Tra le analisi che – da persona non competente – ho potuto leggere sulla crisi, mi ha particolarmente colpito il rilievo di quanti ne fanno risalire l’inizio al periodo del crollo demografico della metà degli anni ’70. Un aspetto fondamentale di questa tesi sostiene che ciò ha depotenziato di molto il ricorso al risparmio delle famiglie in tutto il primo mondo, soprattutto negli Stati Uniti. È opinione diffusa infatti che se non si hanno figli, non si risparmia. Lo sviluppo si sarebbe così appoggiato all’esasperazione del mercato finanziario. Su questo dato conviene in ogni caso meditare in tutta Europa e, soprattutto, in Italia.
Usciremo da questa crisi in maniera nobile e oggettiva, dunque, solo se andremo al fondo della sua radice culturale e degli elementi che la compongono, se rivedremo le regole della finanza e dell’economia riponendo al centro il soggetto personale e comunitario e, infine, se ci decideremo a prendere in considerazione i paesi più poveri, trattandoli da attori responsabili nel processo di sviluppo. Dovremo anche trovare strade che coinvolgano il continente africano, evitando di ripetere gli errori commessi nella pur importante apertura ai mondi cinese e indiano, coi quali abbiamo avviato grandi scambi economici senza richiedere il rispetto dei diritti fondamentali dell’uomo.
Infine vorrei riferirmi all’orizzonte entro cui questa proposta di lettura si colloca: è necessaria un’educazione – che coinvolga tutti – a degli stili di vita sobri e solidali.
Uno stile di vita degno di questo nome è integrale: coinvolge gli affetti, il lavoro, il riposo per arrivare ad un rapporto corretto con i beni, teso a superare l’oscenità consumistica che non è meno deprimente dell’oscenità erotica.
La sobrietà ha bisogno di responsabilità e libertà, perciò non può non cominciare dalla persona: devo cambiare io, in me stesso e nelle mie relazioni con gli altri e con Dio. Cambieranno così gli attori della società civile e quanti hanno responsabilità di governo.
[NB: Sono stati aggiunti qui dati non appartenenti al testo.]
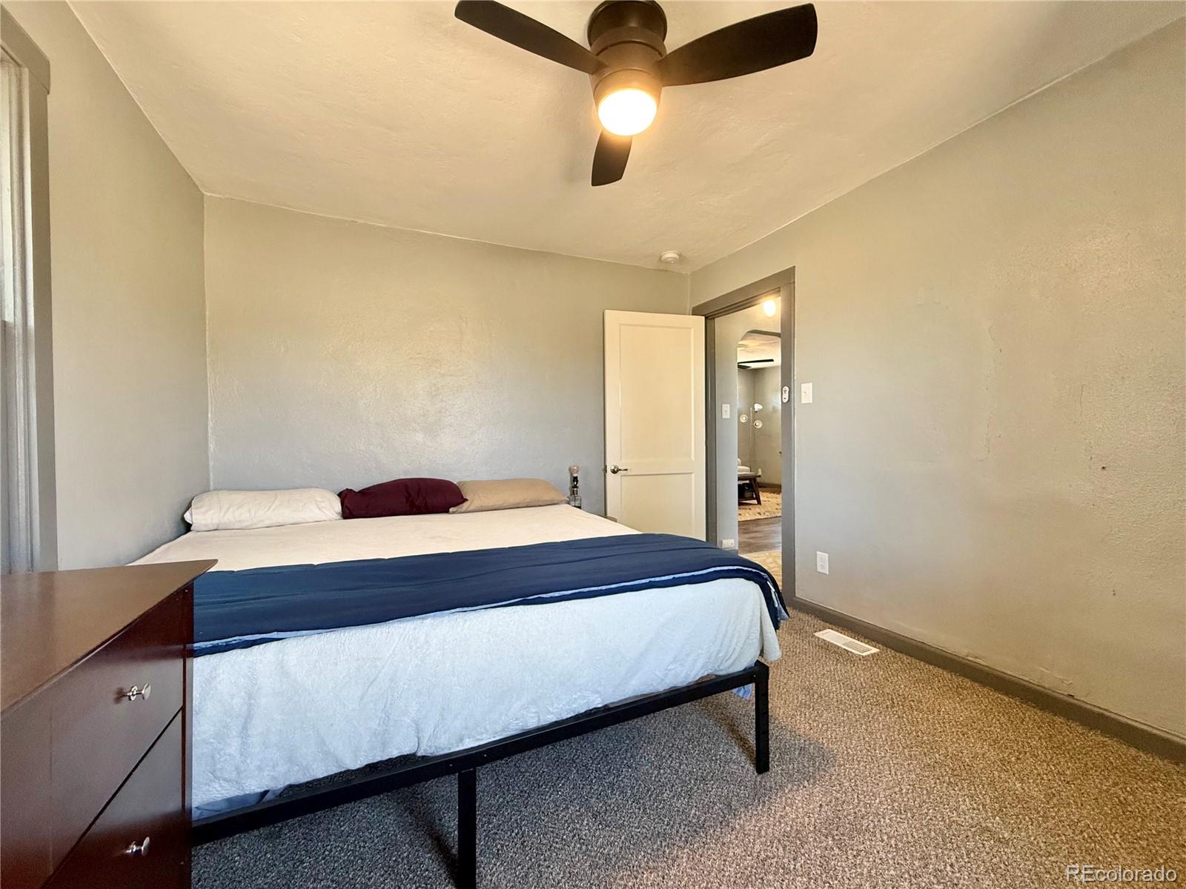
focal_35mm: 14
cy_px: 444
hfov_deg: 102.1
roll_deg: +1.4
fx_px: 480
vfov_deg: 85.7
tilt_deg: -0.9
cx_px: 593
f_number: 2.2
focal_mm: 2.22
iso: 250
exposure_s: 1/120
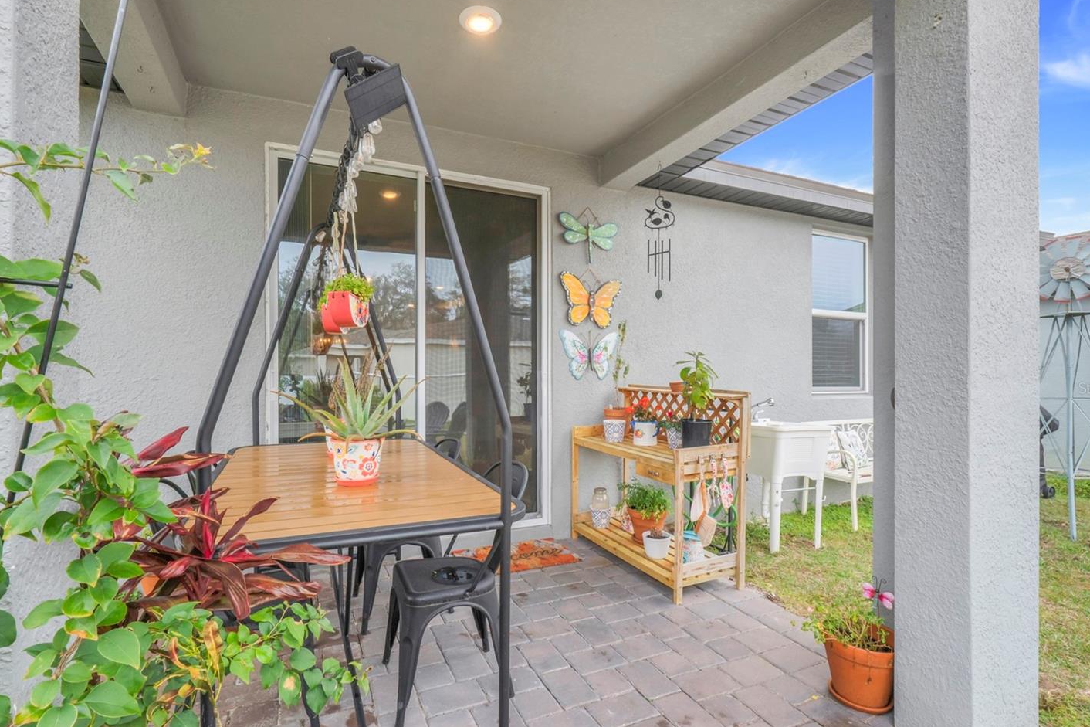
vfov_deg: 70.3
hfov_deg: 93.3
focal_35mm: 17
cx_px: 530
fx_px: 515
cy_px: 388
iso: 250
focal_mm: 10
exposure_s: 1/10
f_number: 9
La società civile italiana è certamente una delle più vitali in Europa, come stiamo vedendo anche a proposito della tragedia aquilana. In questa fase di rapida e contraddittoria transizione è il valore aggiunto che dà speranza. A condizione di non dimenticare l’acuto avvertimento di Eliot: «Gli uomini han sempre cercato di sfuggire dall’oscurità interiore ed esteriore fino a sognare sistemi talmente perfetti che nessuno avrebbe più bisogno di essere buono».